Educators Denounce Double Standards For Schools
January 18, 1999
Chester E. Finn Jr., a highly-respected education analyst, deplores the trend toward expecting less of poor and minority youngsters and of those who teach them. He favors rating schools on uniform criteria that parents would consider fair and objective.
Finn cites a recent U.S. News and World Report ranking of high schools as an example of what he considers a dangerous and disappointing trend.
- The magazine's editors created a "value added" analysis, Finn says, that purports to identify schools that "do a better job of educating their students than would be expected, given their students' backgrounds."
- As a result, a host of highly successful schools are omitted from the rankings, while mediocre schools -- albeit those which do a better job of educating than might be expected -- are praised.
- Finn notes the same trend among some states -- with Indiana, Kansas and New Mexico, for example, now calibrating their school accountability systems to tolerate weaker results from schools attended by poor children.

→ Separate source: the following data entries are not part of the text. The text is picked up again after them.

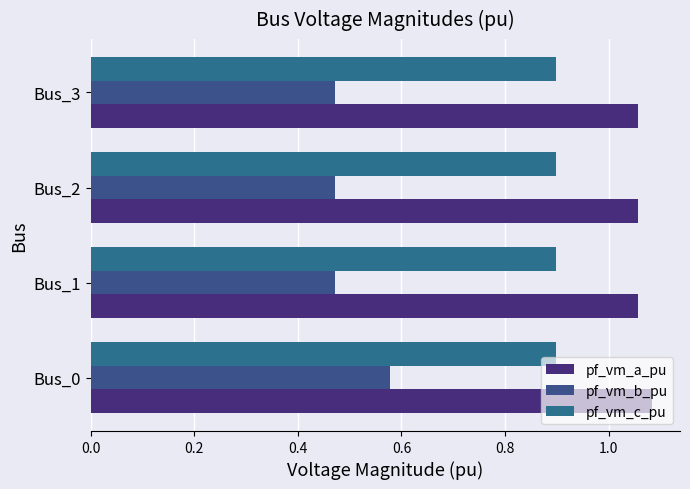

What is the greatest value displayed?

1.1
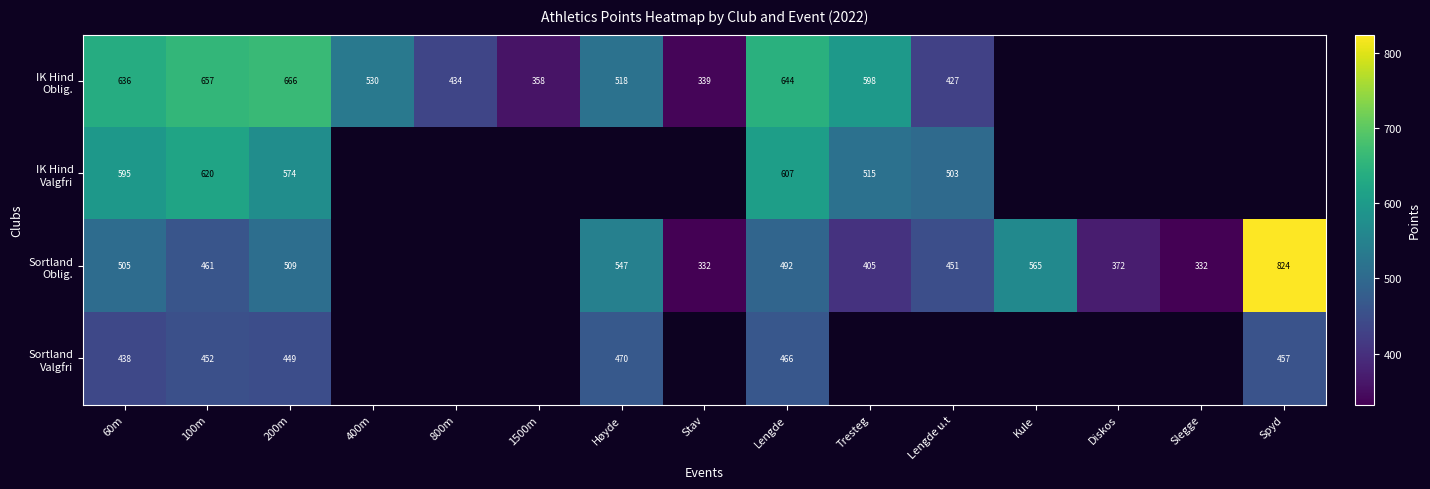

What is the spread (max minus min) of values at Lengde?

178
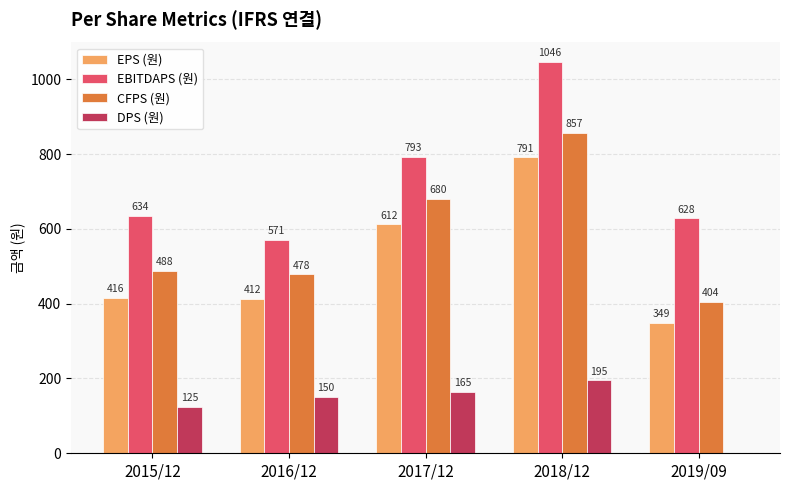

The value of CFPS (원) at 2016/12 is 478. True or false?

True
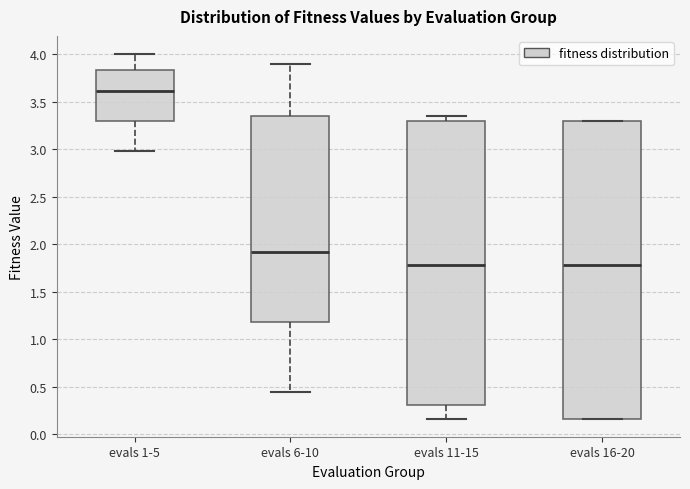

Which box's median line is the highest?

evals 1-5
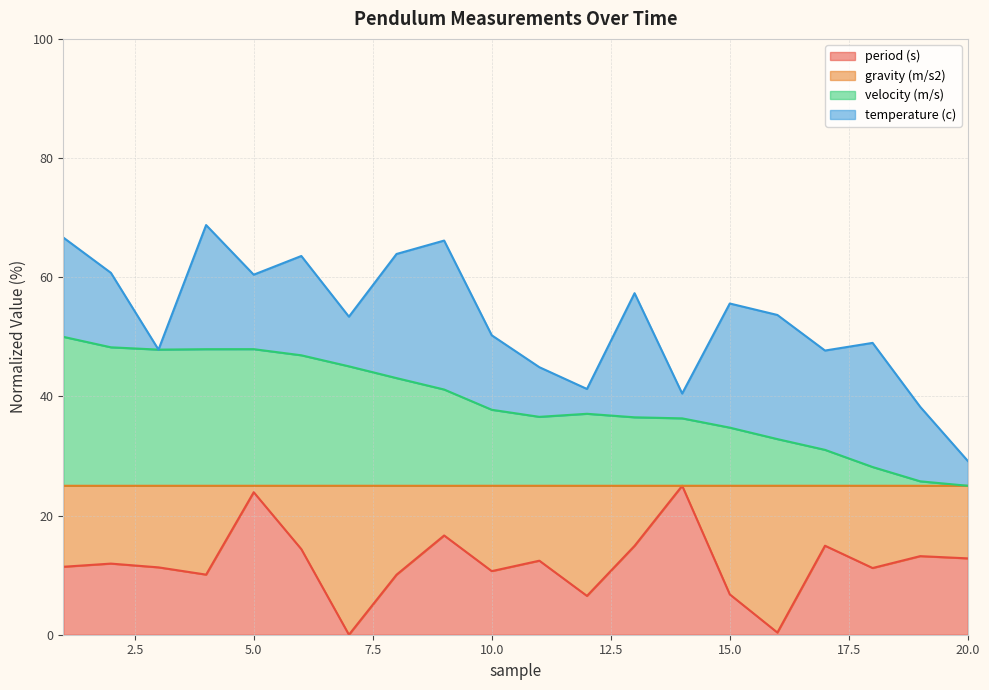

Which series changed the most between 2 and 11?

velocity (m/s)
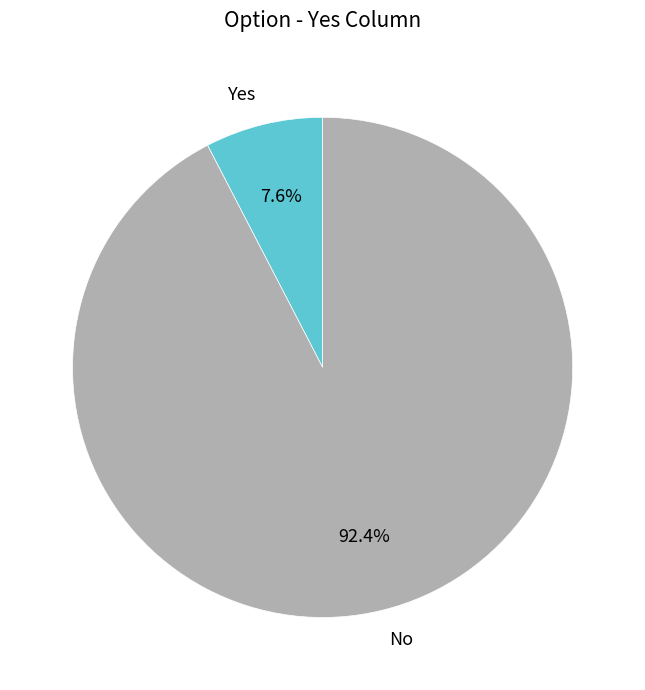

What is the majority slice?

No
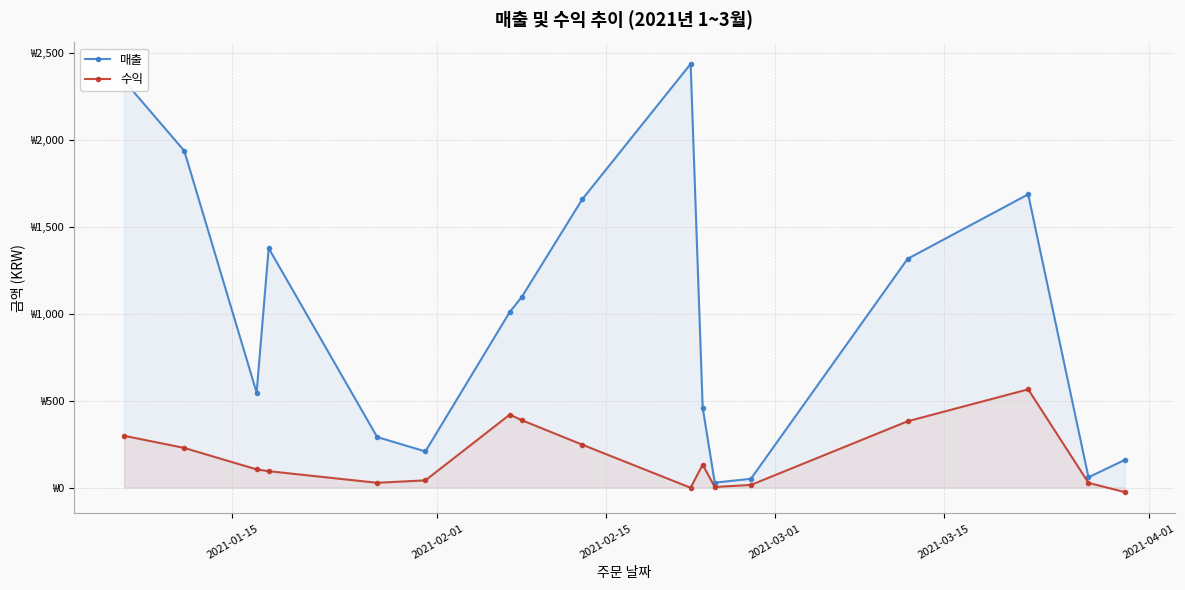

Is it true that 매출 equals 10.6 at 11?

False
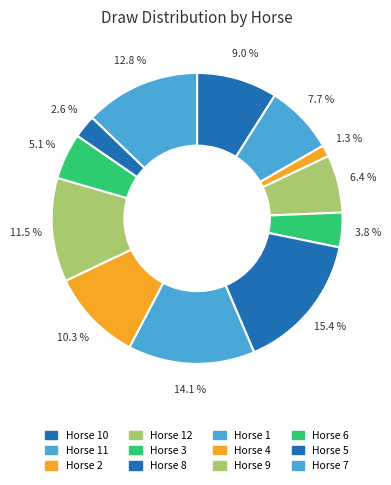

How many segments does this pie chart have?

12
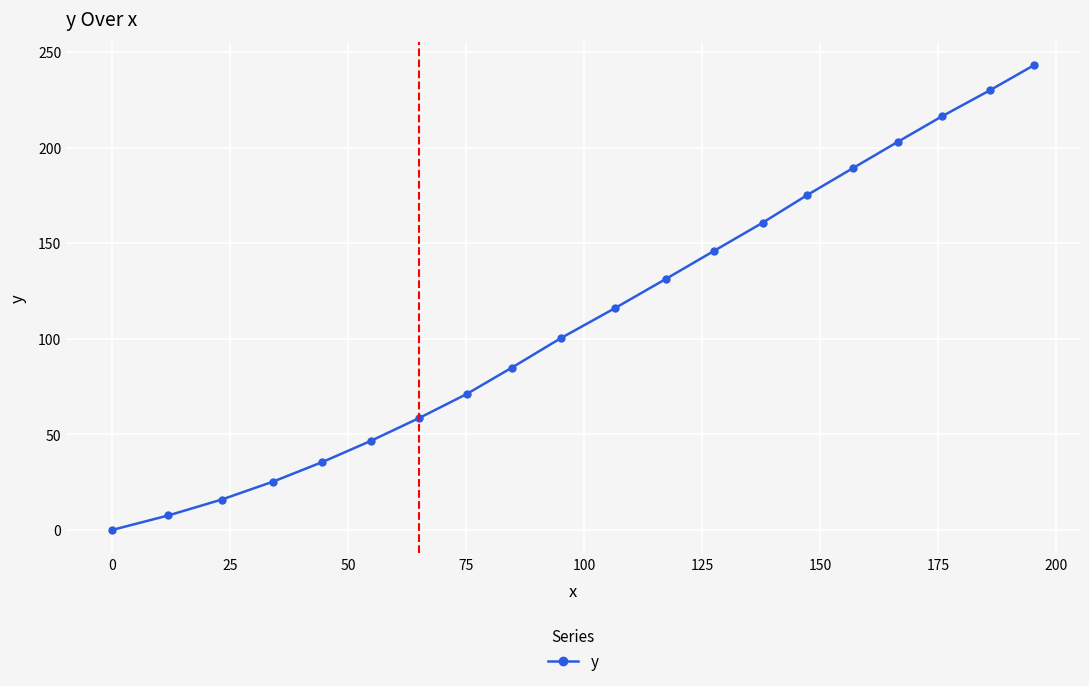

What is the greatest value displayed?

243.1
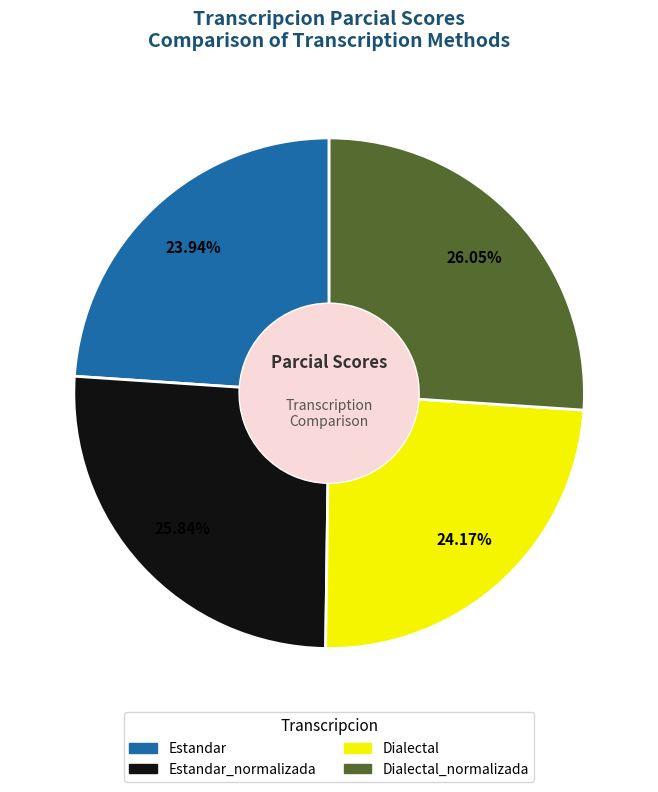

Is the sum of Dialectal and Estandar_normalizada greater than half?

Yes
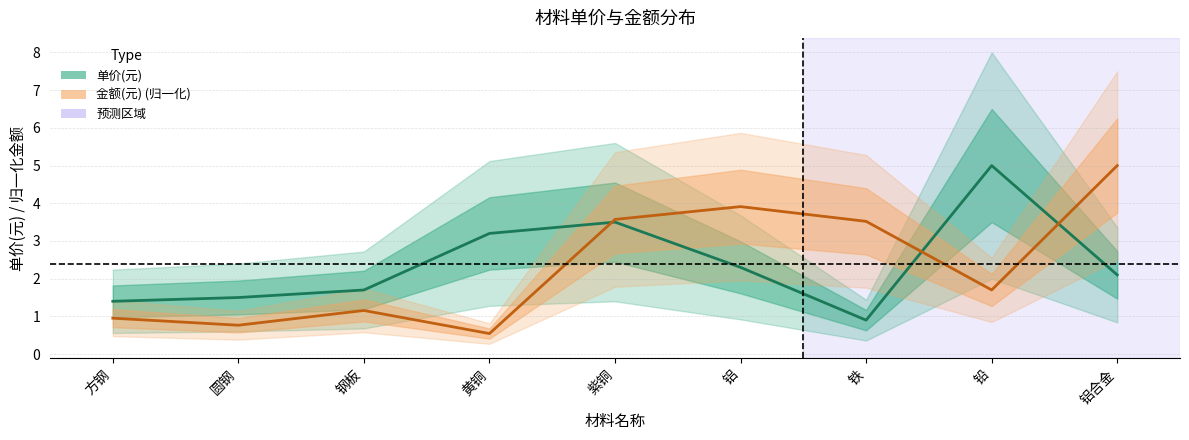

Rank the series by their maximum value, from lowest to highest.

单价(元), 金额(元)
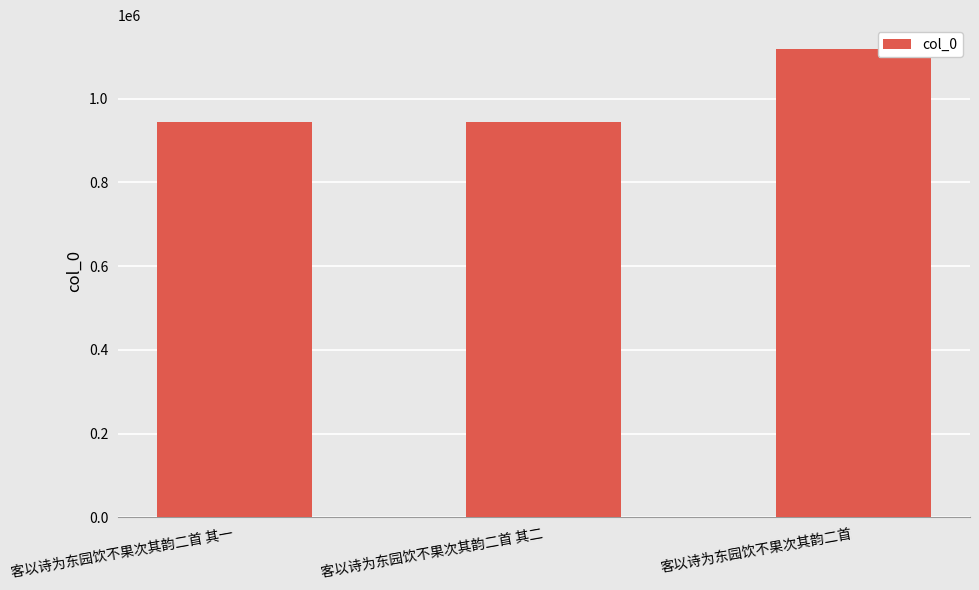

Which label corresponds to the largest value in the chart?

客以诗为东园饮不果次其韵二首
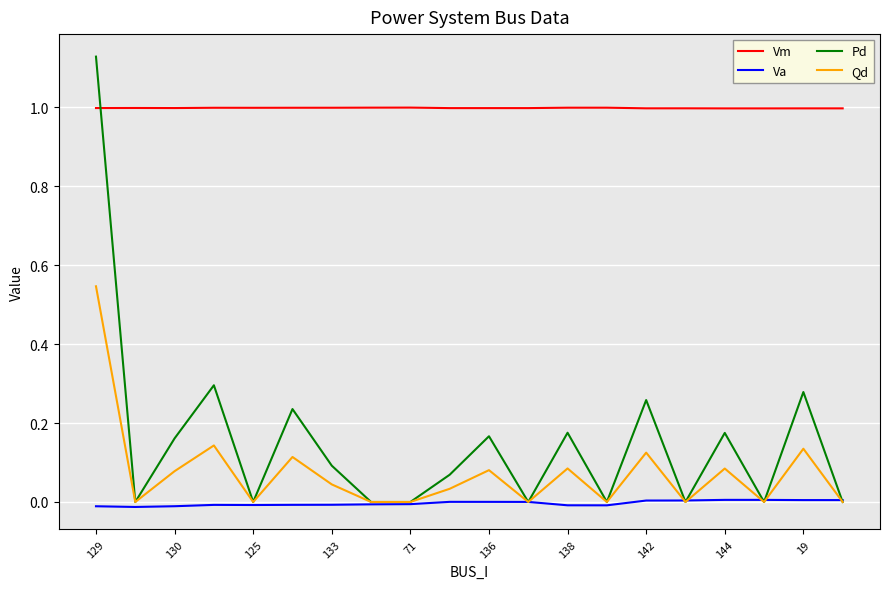

True or false: Vm and Qd cross at least once.

False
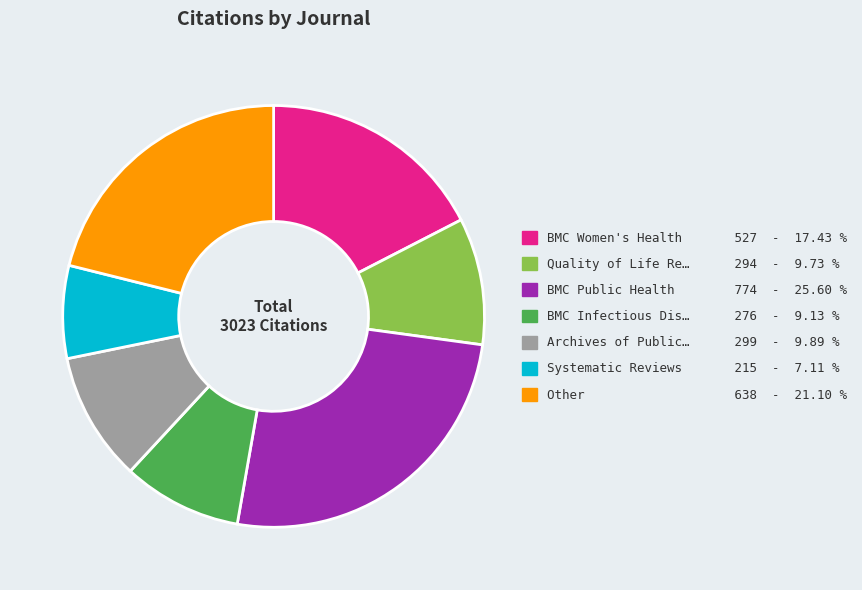

Is there any slice that represents more than half of the pie?

No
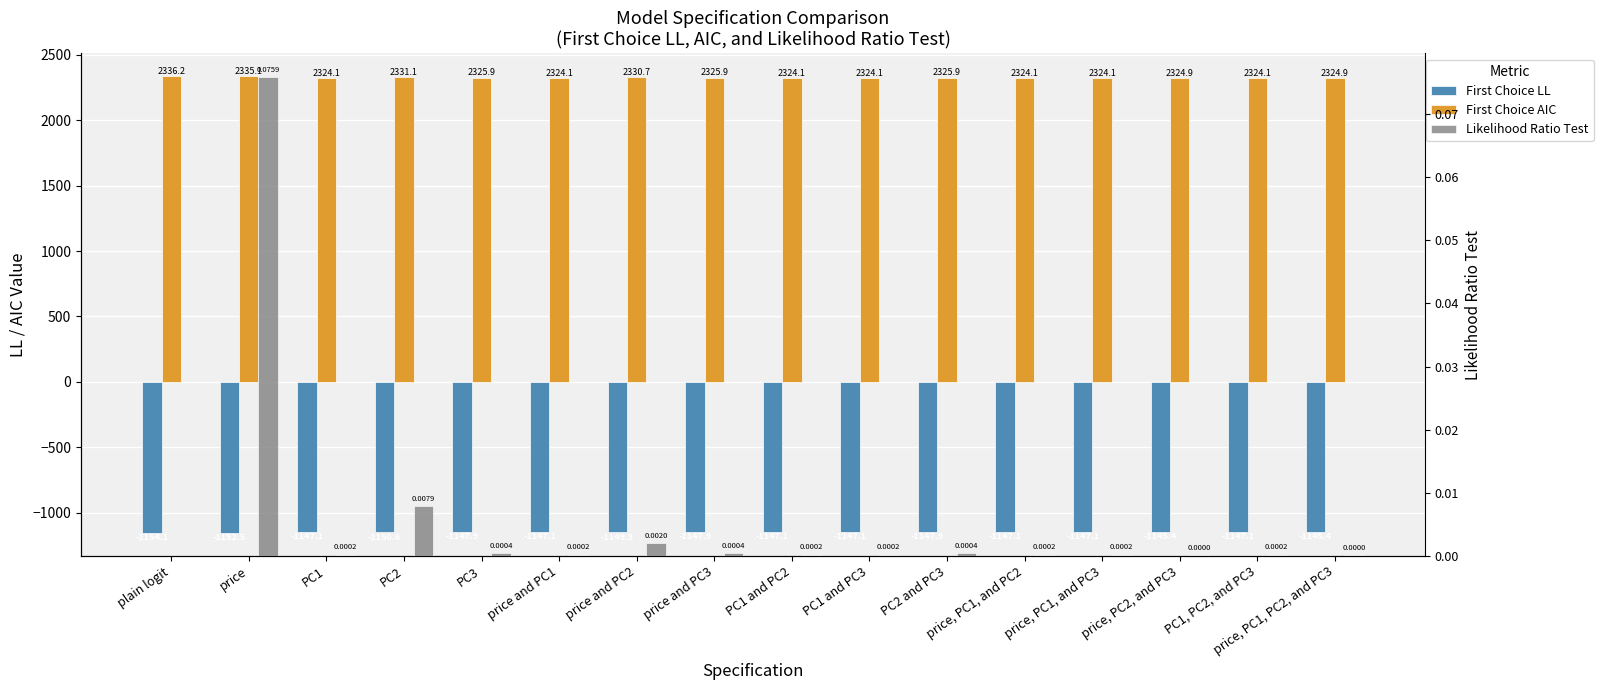

What is the label of the 15th bar from the left?

PC1, PC2, and PC3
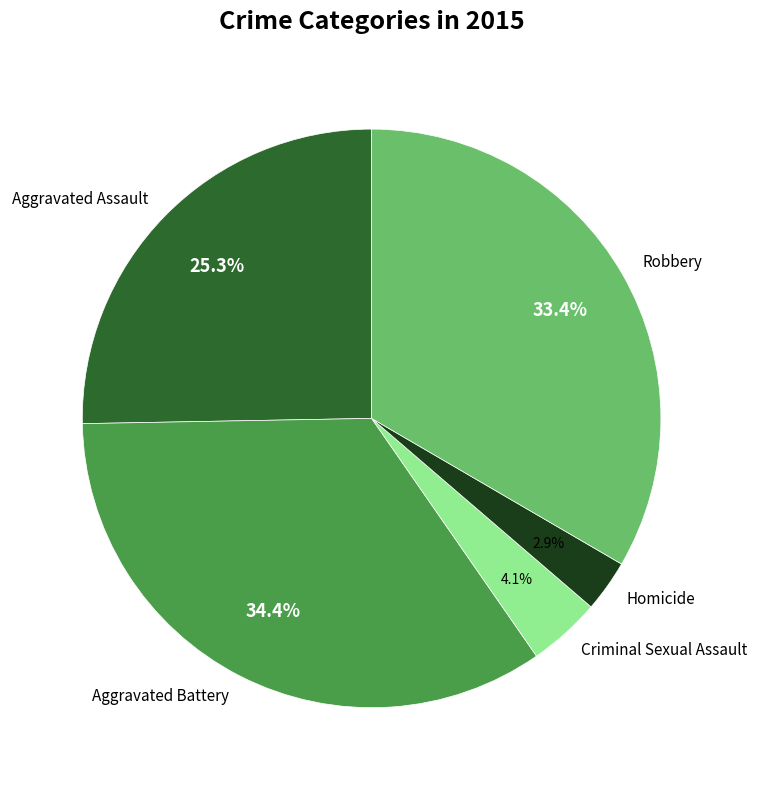

Between Aggravated Battery and Homicide, which is larger?

Aggravated Battery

- As a result, high schools serving poor youngsters can remain accredited even if 75 percent of their students fail the state's math test.
Finn warns that the federal government is slipping into the same practice. "In monitoring the performance of low-income children served by the Title I remedial program," he writes, "the Department of Education compares them with only the 'basic' achievement level on National Assessment tests, not with the far more demanding 'proficient' level that everyone else is supposed to attain."
He singles out Texas for commendation, however. "Its ambitious accountability system sets the bar at the same place for almost all schools," he points out. Finn notes that minority fourth- graders in Texas now outperform their counterparts in nearly every other state on national exams."